Halloween today is an internationally celebrated holiday, known by most and celebrated by many. But the holiday of Halloween took thousands of years and many blended cultures to become the 6 billion dollar commercial holiday it is today.

Even with the knowledge of modern day Halloween celebrations, many people don’t know where it actually started. When polling a study hall class, only 4 out of 43 students thought they knew where Halloween came from, and even fewer were correct in their assumptions.

“I have an idea but I don’t know if it’s true,” Ashley Ellis 9 said, and other students including Kaylee Nash 9 said they had no clue.

With origins dating back to the Celtic festival of Samhain, many Halloween traditions come from rituals meant to scare away wandering spirits. When the Romans invaded Celtic soil, Samhain merged with Feralia, a Roman holiday to celebrate the dead. Not an originally religious holiday, the late October celebration was one to ward off demons and make psychic predictions.

“It’s just fun, kids get candy and have fun with their friends,” Nick Tindall 9 said when asked if he associated Halloween with anything evil. Nash very simply said no when asked the same question.

In the modern celebrations, Tindall and Nash are correct, for as time progressed, the satanic and evil roots dissipated as the Catholic church established All Saints Day and All Souls day around the time of Halloween. While people still had bonfires and wore costumes, All Hallow’s Eve became a day of celebration, rather than fear.

The tradition of costumes continued to expand until it became a crucial part of the holiday. Americans of all ages dress up for Halloween and today’s costume business is a sizeable market, with pop-up stores like Spirit Halloween and Halloween City showing up in Colorado Springs.

Another trademark of modern Halloween is the pumpkin. The Jack O’ Lantern comes from Jack of Lantern, an Irish legend about a wandering spirit who tricked the devil and carried an ember inside a radish to light his way. Irish children attempted to keep Jack away by carving faces into beets, radishes and potatoes and place an ember inside.

When the tradition came to America, settlers discovered that Native gourds called ‘pumpkins’ were much easier to carve. After one person carved a pumpkin, they were imitated until today where farms will base their entire business around growing and selling Halloween pumpkins.

“Pumpkin carving is fun and smells good, especially when we do it as a family and my mom roasts pumpkin seeds,” Lotan Phillips 10 said.

Because of United States citizens’ love for pumpkins, it is no surprise that a coffee made of pumpkin spice is a best seller. 13 years old this season, a modern addition to the Halloween tradition is the Pumpkin Spice Latte. “I’ve had three, but I don’t think a lot of people like pumpkin,” Nash said.

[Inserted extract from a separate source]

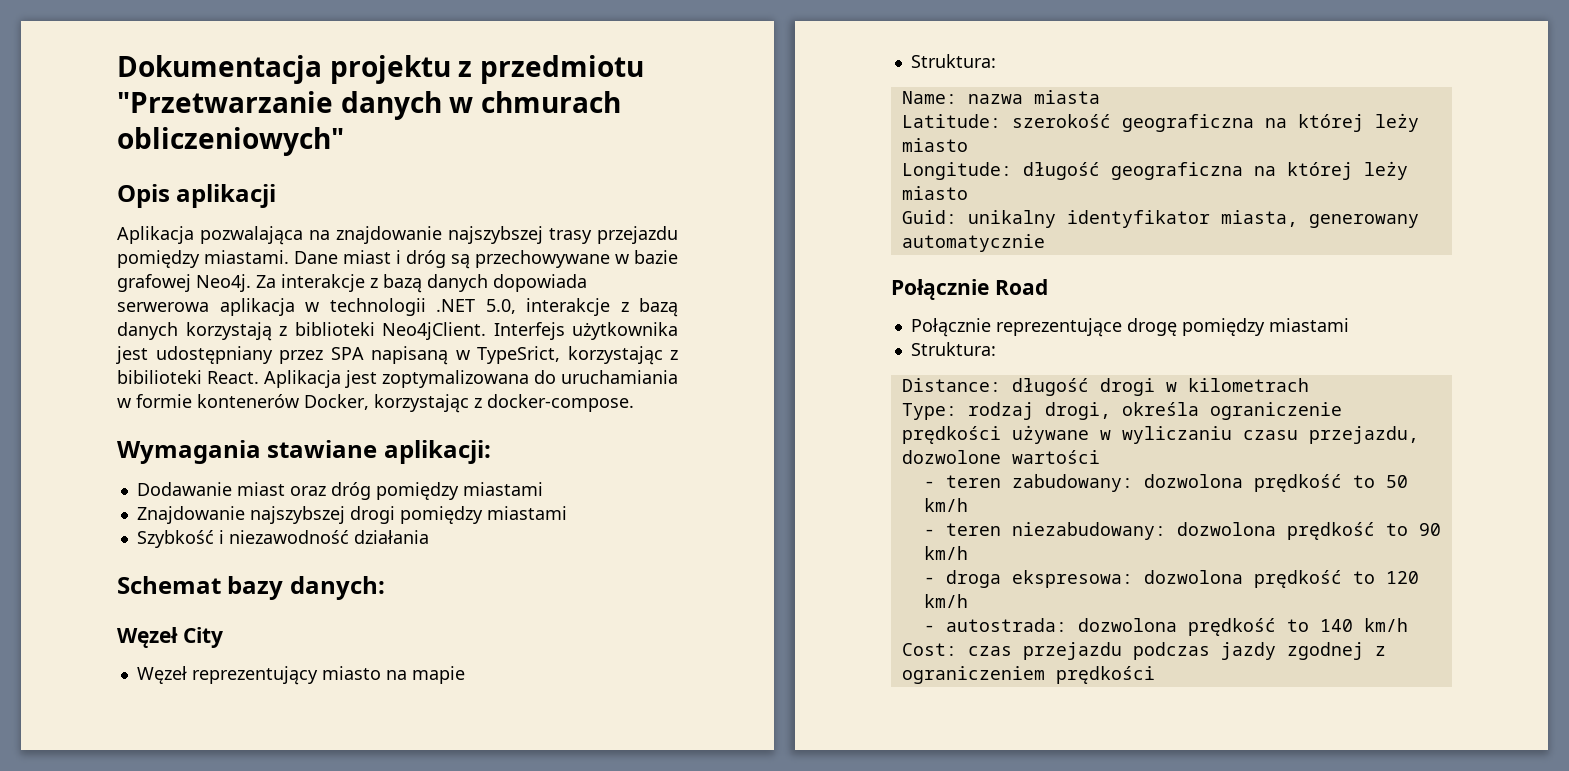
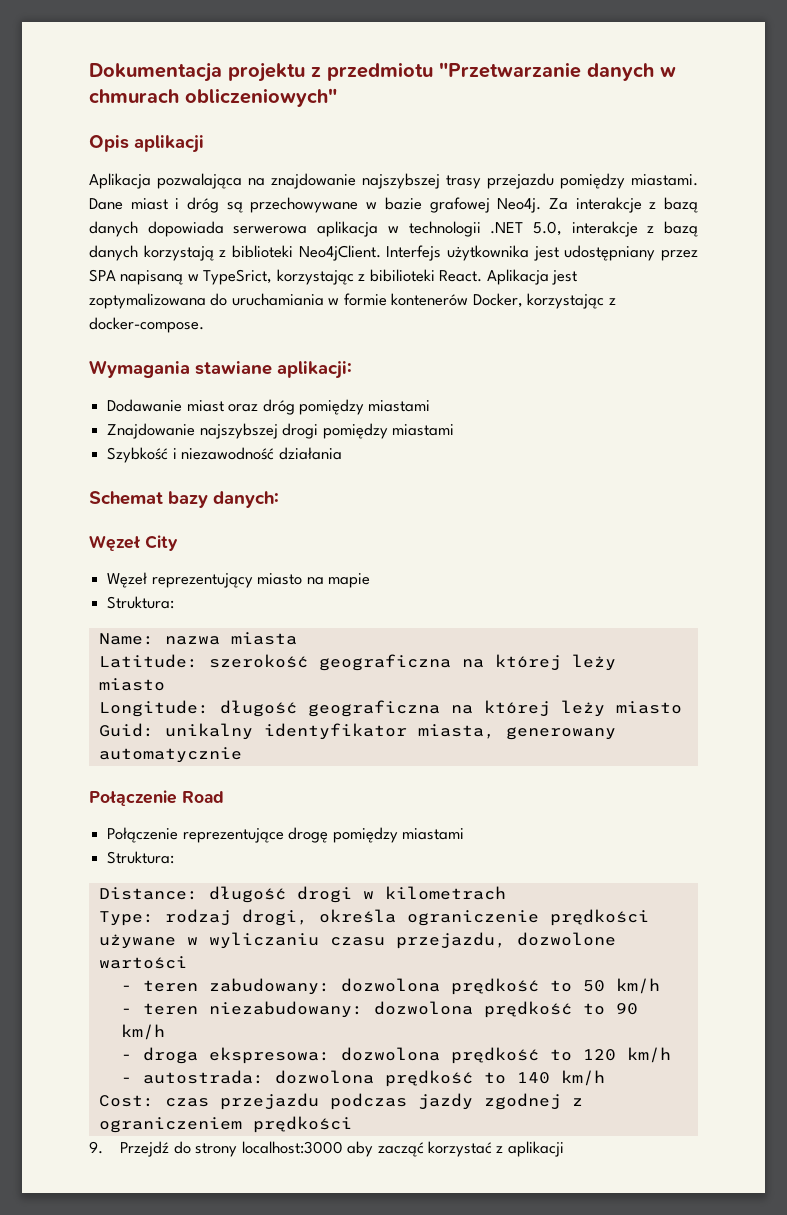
[891,279,989,300] Połącznie -> [89,790,177,806] Połączenie
[910,318,991,337] Połącznie -> [107,827,179,843] Połączenie
(1155, 675) none -> [89,1141,564,1157] // 9. Przejdź do strony localhost:3000 aby zacząć korzystać z aplikacji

Nash’s words are backed up by statistics too. According to The Washington post, 72 percent of latte consumers only buy one latte per season. Speculation says that this could be because of the PSL’s trendiness, people want one just to say they had one, but no one actually knows why this is the case. “Maybe it’s too expensive, or maybe it has a funny taste, it might only be good once,” Phillips said.

Another popular food in the fall season is apples. More specifically caramel apples, and bobbing for apples in a tank of water. This is most common at children’s parties, but can appear in all sorts of Halloween parties.

The tradition of bobbing for apples comes from the Roman celebration of the goddess Pomona. People would put apples floating in water as decoration around their houses to honor her, as Pomona’s symbol was the apple. These were what sparked the idea of decorating for Halloween, something still practiced today.

Two thirds of students polled said their house will be decorated for Halloween, but many wait until late October to do so. While Ashley Ellis 9 thinks people should be able to decorate any time of year, Kaylee Nash thinks people should wait until just a few days before the holiday.

Whether people’s houses are decorated or not, the general consensus is that the students of Lewis-Palmer are excited for Halloween. “It’s just a fun holiday to go door to door and get some free candy,” Phillips said.

Even with it’s long historic background, Halloween is still prevalent with teens today. Many think this October holiday will stick around for years.